There are n sticks which have distinct integer length. Suppose that it's possible to form a non-degenerate triangle from any 3 distinct sticks among them. It's also known that there are sticks of lengths 5 and 12 among them. What is the largest possible value of n under such conditions?
The main tool we need to solve this problem is the Triangle Inequality: For any triangle the sum of any two sides is larger than the third side.
A computer program is massive overkill.
So let's look possible triangles with 5 and 12 and an unknown side we'll call x. By the Triangle Inequality we have 5+x>12 and 5+12>x.

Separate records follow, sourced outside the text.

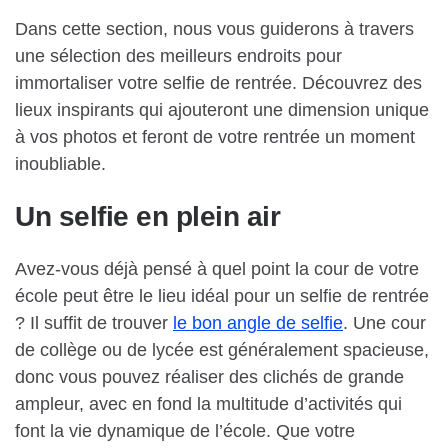
Dans cette section, nous vous guiderons à travers
une sélection des meilleurs endroits pour
immortaliser votre selfie de rentrée. Découvrez des
lieux inspirants qui ajouteront une dimension unique
à vos photos et feront de votre rentrée un moment
inoubliable.
Un selfie en plein air
Avez-vous déjà pensé à quel point la cour de votre
école peut être le lieu idéal pour un selfie de rentrée
? Il suffit de trouver
le bon angle de selfie
. Une cour
de collège ou de lycée est généralement spacieuse,
donc vous pouvez réaliser des clichés de grande
ampleur, avec en fond la multitude d’activités qui
font la vie dynamique de l’école. Que votre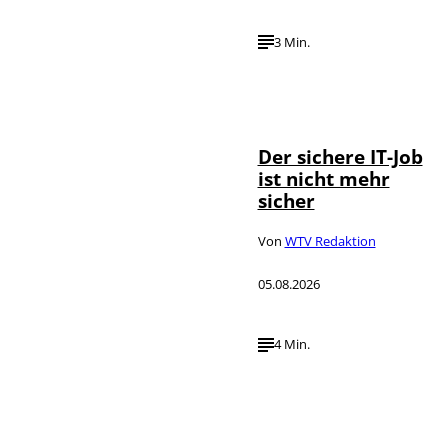
3 Min.
Depositphotos /
©
DragosCondreaW
Der sichere IT-Job
ist nicht mehr
sicher
Von
WTV Redaktion
05.08.2026
4 Min.
Imago / Anadolu
©
Agency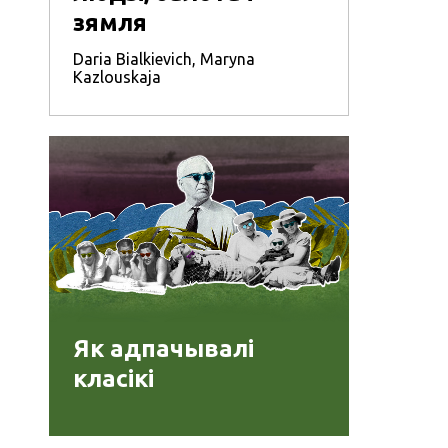
зямля
Daria Bialkievich
,
Maryna
Kazlouskaja
Як адпачывалі
класікі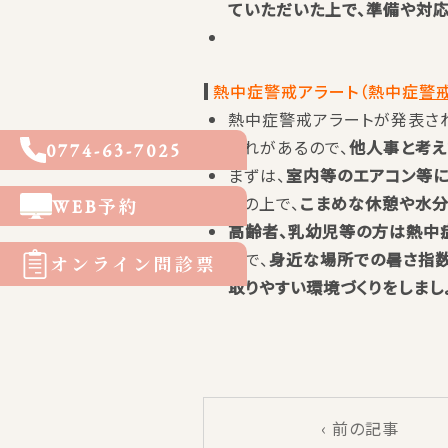
ていただいた上で、準備や対
熱中症警戒アラート（熱中症
警
熱中症警戒アラートが発表さ
それがあるので、
他人事と考え
0774-63-7025
まずは、
室内等のエアコン等に
その上で、
こまめな休憩や水分
WEB予約
高齢者、乳幼児等の方は熱中症
皆で、
身近な場所での暑さ指数
オンライン問診票
取りやすい環境づくりをしましょ
‹ 前の記事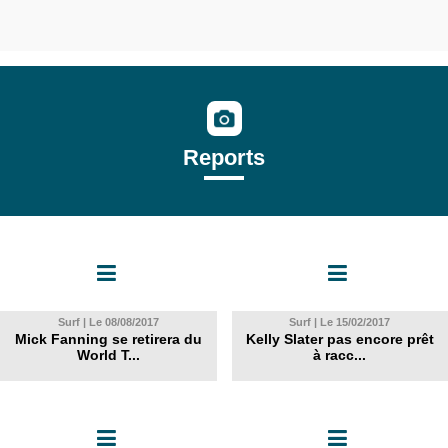
Reports
Surf | Le 08/08/2017
Surf | Le 15/02/2017
Mick Fanning se retirera du
Kelly Slater pas encore prêt
World T...
à racc...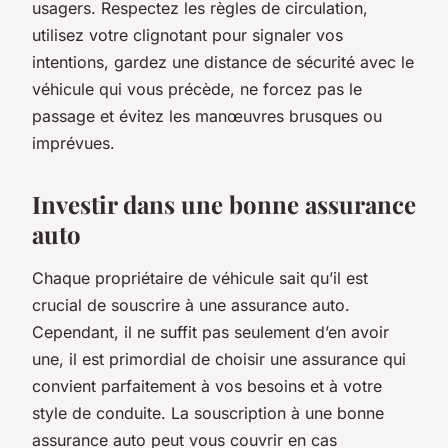
usagers. Respectez les règles de circulation,
utilisez votre clignotant pour signaler vos
intentions, gardez une distance de sécurité avec le
véhicule qui vous précède, ne forcez pas le
passage et évitez les manœuvres brusques ou
imprévues.
Investir dans une bonne assurance
auto
Chaque propriétaire de véhicule sait qu’il est
crucial de souscrire à une assurance auto.
Cependant, il ne suffit pas seulement d’en avoir
une, il est primordial de choisir une assurance qui
convient parfaitement à vos besoins et à votre
style de conduite. La souscription à une bonne
assurance auto peut vous couvrir en cas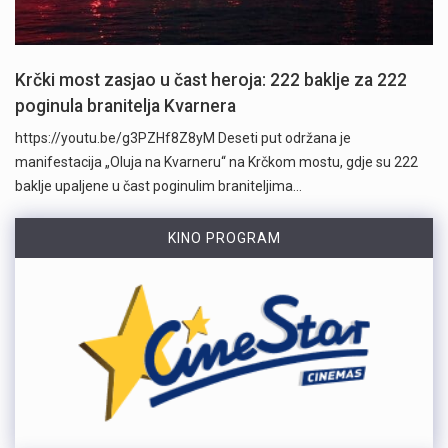
Krčki most zasjao u čast heroja: 222 baklje za 222
poginula branitelja Kvarnera
https://youtu.be/g3PZHf8Z8yM Deseti put održana je
manifestacija „Oluja na Kvarneru“ na Krčkom mostu, gdje su 222
baklje upaljene u čast poginulim braniteljima…
KINO PROGRAM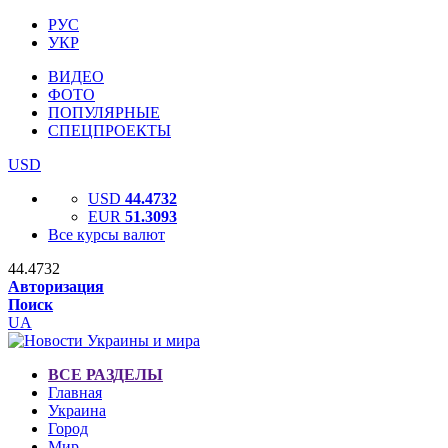
РУС
УКР
ВИДЕО
ФОТО
ПОПУЛЯРНЫЕ
СПЕЦПРОЕКТЫ
USD
USD
44.4732
EUR
51.3093
Все курсы валют
44.4732
Авторизация
Поиск
UA
ВСЕ РАЗДЕЛЫ
Главная
Украина
Город
Мир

Then 17>x>7, which makes integer x an element of {8,9,10,11,12,13,14,15,16}.
Then the set of stick lengths is a subset of {5,8,9,10,11,12,13,14,15,16}.
Next we'll consider the case that all three sides of a triangle are greater than 5. The most extreme example is when the two shorter sides are 8 and 9 and the long side is 16. Applying the Triangle Inequality we need 8+9>16, which is true so no conflicts in this case.
Finally we'll consider the case where one side of the triangle is 5 and the other two are larger. Call the other two sides x and y and without loss of generality let y>x. Then applying the Triangle Inequality we need x+5>y.
Then x+5>y>x. This means that y can only take at most four possible values, {x+1,x+2,x+3,x+4}, for any given x. Then this means the largest size of some set of n sticks is 6. Calculated from one occurrence of "5" plus one chosen value of x plus four potential values of y.
As a final step we need to show the maximum size of 6 is attainable while having 5 and 12 in the set. One way to achieve this is the set {5,8,9,10,11,12}.